4 moves are needed to get both tile 1 and tile 2 home (assuming no other tiles on the board)
here’s another example:
2 1 .
. . .
. . .
this needs 4 moves to get both tiles to their home position
- note that the Manhattan heuristic estimates only 2 moves are needed
- but more are needed because one of the tiles has to “move around” the other
for each of these 72 placements of tiles 1 and 2, we could find an optimal solution and record the number of moves the two tiles made into a table (i.e. a database)
- the table would be indexed by tile positions so that whatever the positions of 1 and 2 are, we could quickly retrieve the number of moves needed to get them home
- we could use A*-search to solve these simpler problems
now we could do the same trick for the other pairs of tiles: 3/4, 5/6, and 7/8
for each pair of tiles, we optimally solve the 72 possible tile positions, and store the results in a table index by position
overall, this gives us a table with 4*72=288 entries index by all possible positions of 2 tiles
we can now use this table to get a good heuristic estimate for the 8-puzzle: look up the positions of tiles 1/2, 3/4, 5/6, and 7/8, and add their corresponding values together
this is an admissible heuristic that is a little better than the Manhattan heuristic, because in some cases it is a greater value (but still never over-estimates the true distance to the goal)
and that’s the basic idea for creating heuristics using disjoint pattern databases
essentially, we pre-compute solutions for simplified versions of the problem, and then use those as estimates for our heuristic in an informed search (such as A*-search, or one of its memory-efficient variations)
for more complex puzzles, such as the 4x4 15-puzzle or the 5x5 25-puzzle, pattern databases with more tiles are pre-computed, and they result in much effective heuristics that can be used to solve random instance of those puzzles in a reasonable amount of time when used with a memory-friendly A*-search variant (such as IDA*-search)
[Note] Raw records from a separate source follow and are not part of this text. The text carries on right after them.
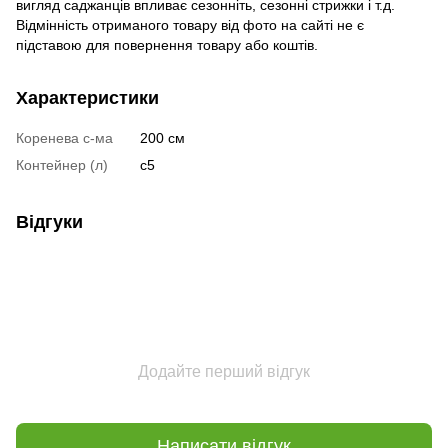
вигляд саджанців впливає сезонніть, сезонні стрижки і т.д.
Відмінність отриманого товару від фото на сайті не є
підставою для повернення товару або коштів.
Характеристики
Коренева с-ма
200 см
Контейнер (л)
c5
Відгуки
Додайте перший відгук
Написати відгук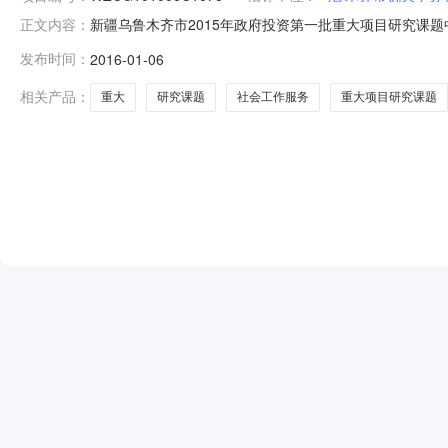
新疆乌鲁木齐市2015年政府投资第一批重大项目研究课题中
正文内容：
地区：新疆维吾尔自治区招标产品：社会工作服务所属行业：
发布时间：
2016-01-06
为：新疆乌鲁木齐乌鲁木齐市2015年政府投资第一批重
限公司，采购业
相关产品：
重大
研究课题
社会工作服务
重大项目研究课题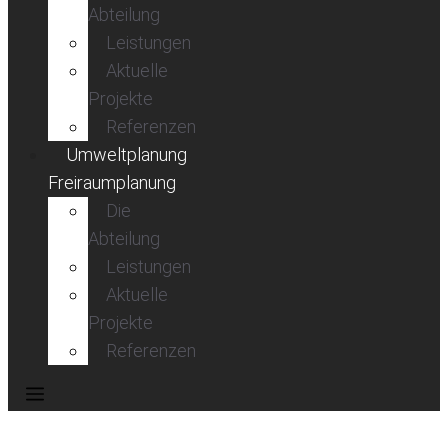
Abteilung
Leistungen
Aktuelle
Projekte
Referenzen
Umweltplanung
Freiraumplanung
Die
Abteilung
Leistungen
Aktuelle
Projekte
Referenzen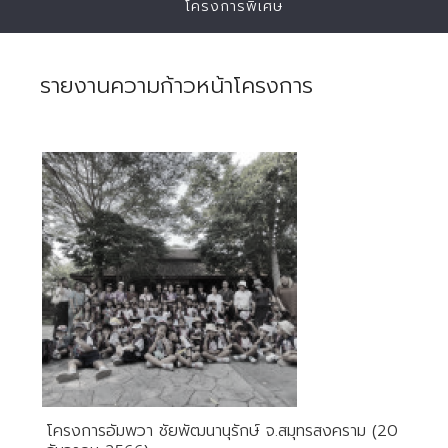
โครงการพิเศษ
รายงานความก้าวหน้าโครงการ
โครงการอัมพวา ชัยพัฒนานุรักษ์ จ.สมุทรสงคราม (20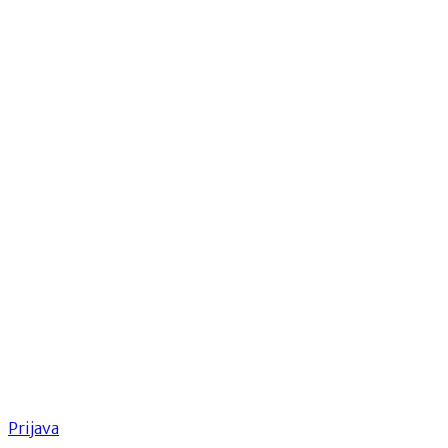
Prijava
- however, for the 6x6 36-puzzle and beyond, this technique doesn’t seem to help since the pattern databases get too big and the heuristics don’t reduce the search enough
- it seems like a new idea is needed to find optimal solutions to the
36-puzzle and beyond
- maybe some variation on pattern database no one has thought of yet
- or maybe some completely different idea!
Aside: Solving the 15-puzzle by Hand¶
here is a simple way to solve the 4x4 15-puzzle (and ones like it) without a computer …
start by solving the first row and the first column
- the tricky part is getting the last two tiles of the row/column in place, but with a bit of experimentation you should be able to figure out the trick
now the first row and first column are done, and they won’t be touched again
the remaining tiles form a 3x3 8-puzzle
solve this by solving the first row (get tiles 6, 7, 8 in the first row) and the first column (6, 10, 14)
then solve the remaining 2x2 puzzle — its trivial!
and that’s it!
the resulting solutions are not necessarily optimal, but it is easy to remember and fairly easy for humans to do
which leads one to wonder: could you write a computer program that would come up with a general strategy like this for solving such puzzles, as opposed to just solving particular instances of it the way A*-search does?